# Return to stock 2.3.6 before returning phone using ODIN



## apicia (Dec 17, 2011)

Thought we could consolidate the stock ROM, kernel, and recovery flashing threads to make one thread that helps folks return to stock 2.3.6 (after the OTA update). I am about use ODIN to flash the ROM, then flash the Kernel, and lastly the Recovery. This should return our phone back to a completely stock condition. Would just return the phone back to 2.3.5, but my counter shows 1 from the OTA. I am just collecting information and links and not responsible if you brick your phone.

1. Need Odin 1.85, complete with config file to flash the three components.

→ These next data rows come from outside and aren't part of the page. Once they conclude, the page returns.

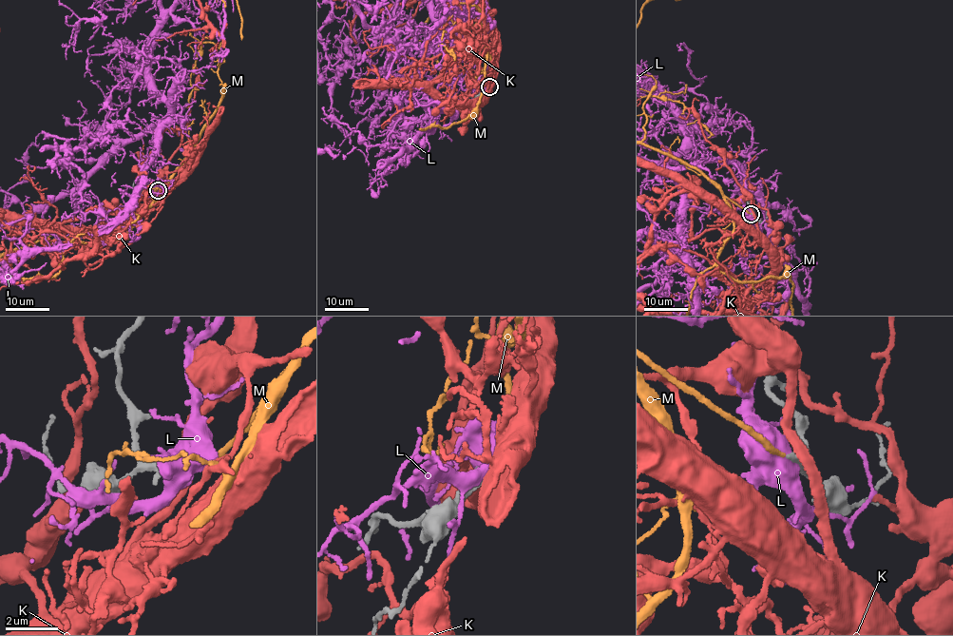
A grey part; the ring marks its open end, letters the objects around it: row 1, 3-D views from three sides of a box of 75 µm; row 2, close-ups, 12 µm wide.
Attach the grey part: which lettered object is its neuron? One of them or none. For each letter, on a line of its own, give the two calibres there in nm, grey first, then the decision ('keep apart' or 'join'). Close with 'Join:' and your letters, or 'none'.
K: calibres 190 and 360 nm; keep apart
L: calibres 320 and 800 nm; keep apart
M: calibres 190 and 170 nm; join
Join: M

2. Need stock 2.3.6 ROM in a complete stock configuration, not deodexed, etc.

3. Need stock Kernel UVKL1 in its stock form. Thanks to Whitehawkx for the link to UVKL1: http://www.multiupload.com/9GJFSJJGF8

4. Need stock recovery. Not sure if they changed the recovery that was included in 2.3.5 or if there is a new version for 2.3.6.


----------



## ninrocket (Jan 27, 2012)

All you need is ODIN and the right ROM. The stock ROM contains the Kernel, Recovery image as well as the Radio....hence the >500MB file size.

I posted a How To guide in this section.

Peace.


----------



## gwojo22 (Jan 14, 2012)

ninrocket said:


> All you need is ODIN and the right ROM. The stock ROM contains the Kernel, Recovery image as well as the Radio....hence the >500MB file size.
> 
> I posted a How To guide in this section.
> 
> Peace.


In what section?

Sent from my SGH-T989 using RootzWiki


----------



## LEGIONS1stKNIGHT (Aug 14, 2011)

T-mobile GalaxySII developer section > stickies. That's where you will find his post/tutorial.

Burned into your retinas by the power of Rootzwiki Devs


----------